Открытие бессознательного работало в том же направлении. Оказалось, что бессмысленные, как представлялось раньше, сновидения и ошибочные действия играют в психической жизни человека едва ли не бо́льшую роль, чем то, что происходит наяву и «правильным образом». О сновидениях стали говорить как о ежедневном схождении с ума, уподобляя его только что «открытой» шизофрении. Фрейд еще из последних сил пытался остаться в рамках онтологии XIX века. Формально это ему удавалось, но лишь на первых порах. Уже его вторая и третья теории психического аппарата – гипотеза об инстанциях Я, Оно и Сверх-Я и постулирование наряду с инстинктом жизни инстинкта смерти – полностью разрушали представления обыденной психологии.

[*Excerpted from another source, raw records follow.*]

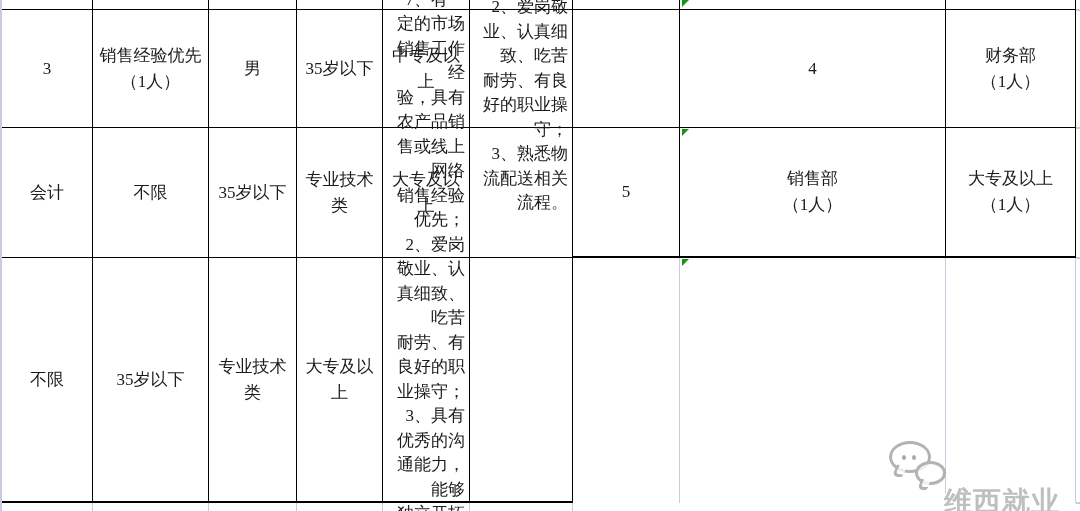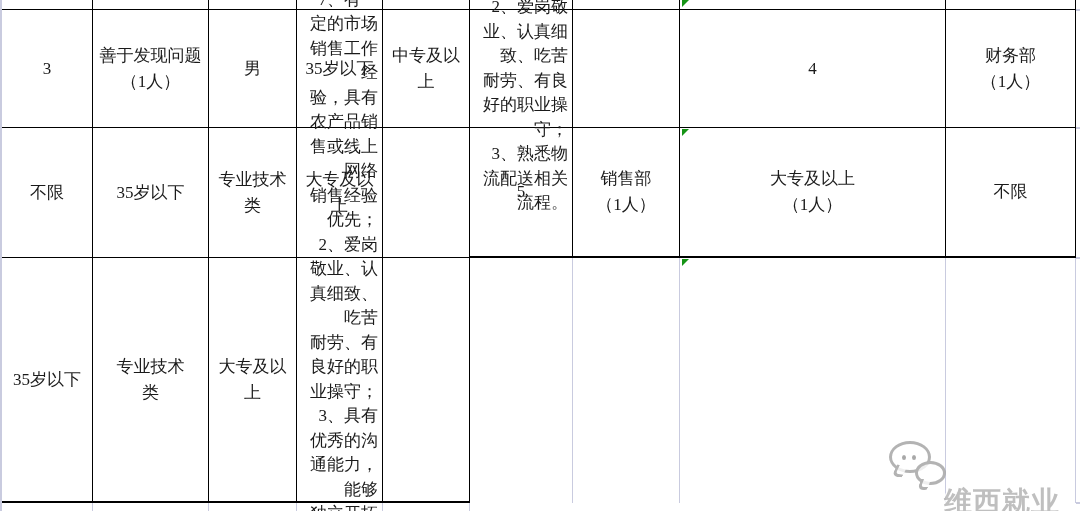--- a/index.html
+++ b/index.html
@@ -67,34 +67,35 @@
     <div class="s"></div>
     <div class="s"></div>
     <div class="s"></div>
     <div class="s"></div>
     <div class="s"></div>
     <div class="s"></div>
     <div class="s"></div>
     <div class="s"></div>
 
     <div class="c">3</div>
-    <div class="c">善于发现问题
+    <div class="c">销售经验优先
 （1人）</div>
     <div class="c">男</div>
     <div class="c">35岁以下</div>
     <div class="c">中专及以上</div>
     <div class="c req">1、3年以上工作经验者优先；
 2、爱岗敬业、认真细致、吃苦
 耐劳、有良好的职业操守；
 3、熟悉物流配送相关流程。</div>
     <div class="c"></div>
 
     <div class="c">4</div>
     <div class="c">财务部
 （1人）</div>
+    <div class="c">会计</div>
     <div class="c">不限</div>
     <div class="c">35岁以下</div>
     <div class="c">专业技术
 类</div>
     <div class="c">大专及以上</div>
     <div class="c"></div>
 
     <div class="c b">5</div>
     <div class="c b">销售部
 （1人）</div>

Если на человека одновременно в противоположных направлениях действуют две силы (с одной стороны, влечения, с другой – нормы; с одной стороны, инстинкт жизни, с другой – смерти), то здесь также можно говорить о психологическом схизисе, хотя Фрейд, вероятно, не отдавал себе в этом отчета. Но Юнг уже осознал это. Сам будучи шизофреником, он постулировал мир коллективного бессознательного, который он наводнил архетипами, так что психика как здорового, так и больного человека стала описываться им как в принципе противоречивая, шизофреноподобная.

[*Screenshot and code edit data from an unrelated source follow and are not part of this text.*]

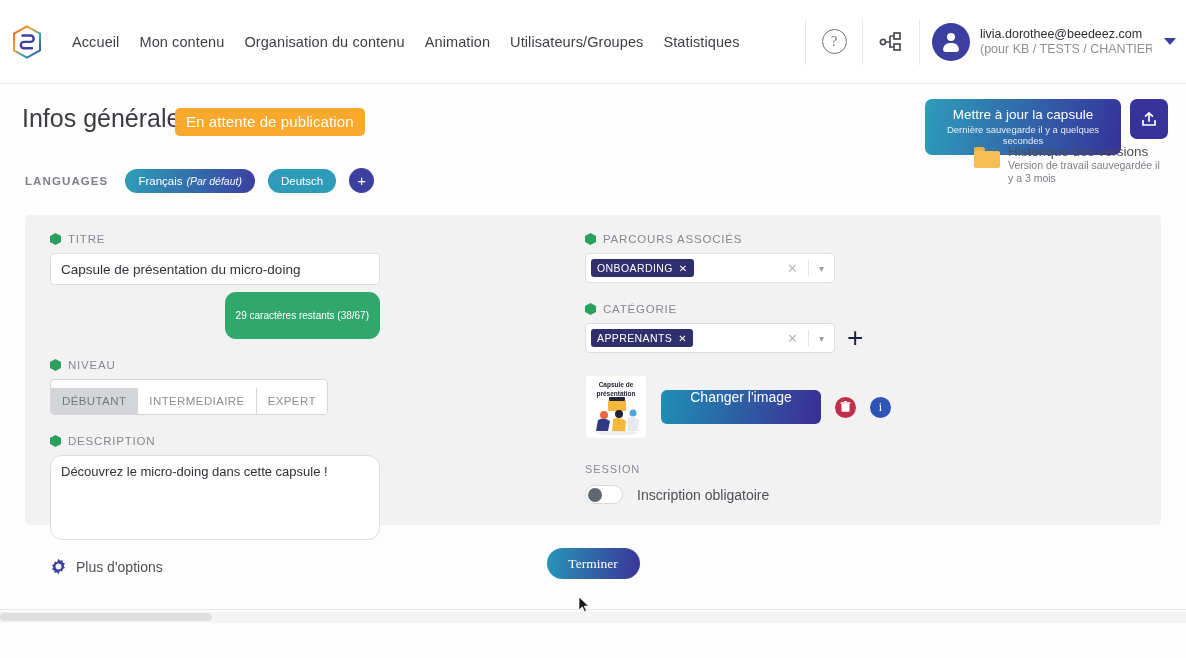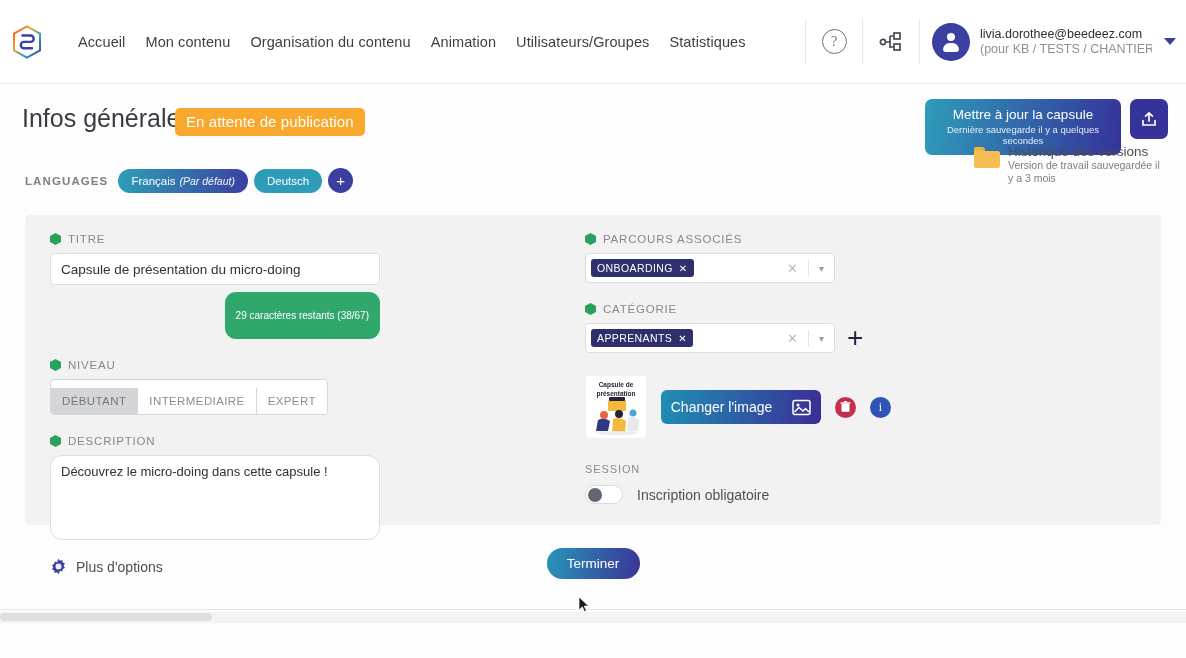--- a/index.html
+++ b/index.html
@@ -12,21 +12,21 @@
   .app { position: relative; width: 1186px; height: 658px; background:#fdfdfd; }
 
   
   .topnav {
     position: absolute; left:0; top:0; width:1186px; height:84px;
     background:#ffffff; border-bottom:1px solid #e9e9ec;
     display:flex; align-items:center;
   }
   .logo-wrap { width:46px; display:flex; justify-content:center; align-items:center; margin-left:4px; }
   .logo-hex { width:30px; height:34px; position:relative; }
-  .nav-links { display:flex; align-items:flex-start; gap:20px; margin-left:28px; }
+  .nav-links { display:flex; align-items:flex-start; gap:20px; margin-left:22px; }
   .nav-link {
     font-size:14.5px; color:#3d3f45; letter-spacing:.1px; cursor:pointer;
     white-space:nowrap;
   }
   .nav-right { margin-left:auto; display:flex; align-items:center; height:100%; }
   .nav-divider { width:1px; height:46px; background:#e7e7ea; }
   .icon-btn { width:56px; display:flex; align-items:center; justify-content:center; cursor:pointer; }
   .q-circle {
     width:25px; height:25px; border:1.6px solid #6f7176; border-radius:50%;
     color:#6f7176; font-size:14px; display:flex; align-items:center; justify-content:center;
@@ -54,21 +54,21 @@
 
   
   .page-head { position:absolute; left:0; top:84px; width:1186px; height:116px; }
   .page-title {
     position:absolute; left:22px; top:20px; font-size:25px; color:#3a3c42; font-weight:400;
   }
   .badge-pending {
     position:absolute; left:175px; top:24px; background:#f8a82c; color:#ffffff;
     border-radius:5px; padding:5px 11px 6px; font-size:15px; letter-spacing:.1px;
   }
-  .langs { position:absolute; left:25px; top:84px; display:flex; align-items:center; gap:6px; }
+  .langs { position:absolute; left:25px; top:84px; display:flex; align-items:center; gap:13px; }
   .lang-label { font-size:11.5px; letter-spacing:1.1px; color:#7e8188; font-weight:700; margin-right:4px; }
   .chip {
     border-radius:14px; color:#fff; font-size:11.5px; padding:6px 13px; cursor:pointer;
     display:flex; align-items:center; gap:4px; white-space:nowrap;
   }
   .chip-fr { background:linear-gradient(100deg,#2d9fb8 0%,#3b3fa0 100%); }
   .chip-de { background:#2e9cb9; }
   .chip-it { font-style:italic; font-size:10.5px; opacity:.95; }
   .chip-plus {
     width:25px; height:25px; border-radius:50%; background:#3b3fa0; color:#fff;
@@ -163,37 +163,38 @@
   .thumb {
     width:62px; height:64px; background:#fff; border-radius:3px; position:relative; overflow:hidden;
     flex:none; border:1px solid #efeff0;
   }
   .thumb-t1 { position:absolute; top:5px; left:0; right:0; text-align:center; font-size:6.5px; color:#23243a; font-weight:700; }
   .thumb-t2 { position:absolute; top:14px; left:0; right:0; text-align:center; font-size:6.5px; color:#23243a; font-weight:700; }
   .change-img {
     width:160px; height:34px; border-radius:6px; color:#fff; font-size:14px;
     display:flex; align-items:center; justify-content:center; gap:20px; cursor:pointer;
     background:linear-gradient(100deg,#1f8fb5 0%,#3b2d94 100%);
+    flex-direction:column;
   }
   .round-btn { width:21px; height:21px; border-radius:50%; display:flex; align-items:center;
                justify-content:center; cursor:pointer; flex:none; }
   .btn-del { background:#c0304c; }
   .btn-info { background:#2f54b8; color:#fff; font-size:12px; font-family:"Liberation Serif",serif; }
 
   .session-lbl { font-size:11px; letter-spacing:.9px; color:#8a8d94; margin-top:24px; }
   .session-row { display:flex; align-items:center; gap:14px; margin-top:10px; }
   .toggle {
     width:38px; height:19px; border-radius:10px; background:#fff; border:1px solid #d9dade;
     position:relative; cursor:pointer; flex:none;
   }
   .toggle-knob { position:absolute; left:2px; top:2px; width:14px; height:14px; border-radius:50%; background:#616770; }
   .session-txt { font-size:14px; color:#4e5057; }
 
   
-  .finish-wrap { position:absolute; left:0; top:548px; width:1186px; display:flex; justify-content:center; }
+  .finish-wrap { position:absolute; left:0; top:548px; width:1186px; display:flex; justify-content:center;font-family:Liberation Serif, serif; }
   .finish-btn {
     width:93px; height:31px; border-radius:16px; color:#fff; font-size:13.5px;
     display:flex; align-items:center; justify-content:center; cursor:pointer;
     background:linear-gradient(100deg,#2796b7 0%,#3b3397 100%);
   }
   .hr-bottom { position:absolute; left:0; top:609px; width:1186px; height:1px; background:#e6e6e8; }
   .scroll-track { position:absolute; left:0; top:612px; width:1186px; height:11px; background:#f4f4f5; }
   .scroll-thumb { position:absolute; left:0; top:613px; width:212px; height:8px; background:#dfdfe2; border-radius:4px; }
   .cursor { position:absolute; left:578px; top:596px; width:12px; height:18px; }
 </style>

Искусство очень быстро улавливало новые открытия. Наиболее эксплицитно психоанализ изучали сюрреалисты, применявшие метод свободных ассоциаций и автоматическое письмо. В результате художественные миры, которые они строили на своих полотнах, фактически были мирами душевных заболеваний. Музыка, которая ближе к математике и, стало быть, к физике, в XX веке тоже стала шизофренической. Говоря о близости к математике и физике, я имею в виду неклассические их формы, потребовавшие для своего осуществления новых языков, непонятных для «представителей «нормальной науки» и воспринимающихся как в определенном смысле безумные (ср. знаменитую максиму Бора: «Все мы понимаем, что перед нами совершенно безумная теория, вопрос состоит только в том, достаточно ли она безумна, чтобы быть верной»). Также новые языки потребовались для музыки начала XX века. Классическая «естественная» диатоническая система гармонии, построенная на противопоставлении мажора и минора, к концу XIX века исчерпала себя, как исчерпало себя позитивистское естественнонаучное мышление. Нововенская школа Арнольда Шенберга построила искусственный музыкальный язык, игнорировавший обыденную гармонию. Этот язык своей искусственностью и непонятностью для обывателя во многом напоминает бредовый язык больного шизофренией. Подобно тому как бредовое построение требует для понимания особого навыка от психиатра, также особого навыка требовало восприятие языка додекафонии, «композиции на основе двенадцати соотнесенных тонов». Эта музыкальная система строилась следующим образом. Вместо традиционной «естественной» гаммы («естественной» в кавычках, потому что привычная для европейского музыкального уха диатоническая гармония тоже была искусственно построена в эпоху барокко, только более постепенно) брался искусственный звукоряд из 12 неповторяющихся звуков (серия) и далее он повторялся, варьируя только по строгим законам контрапункта, т. е. последовательность могла быть прямой, ракоходной, инверсированной и инверсированно-ракоходной. Кроме того, можно было начинать последовательность от любой ступени хроматического звукоряда, что давало еще 12 вариантов. В результате в ортодоксальной додекафонии использовалось всего 48 (4×12) серии. Нечего и говорить, что впечатление от этой музыки, получившей широкое распространение, было психотически жутким и тревожно мистическим.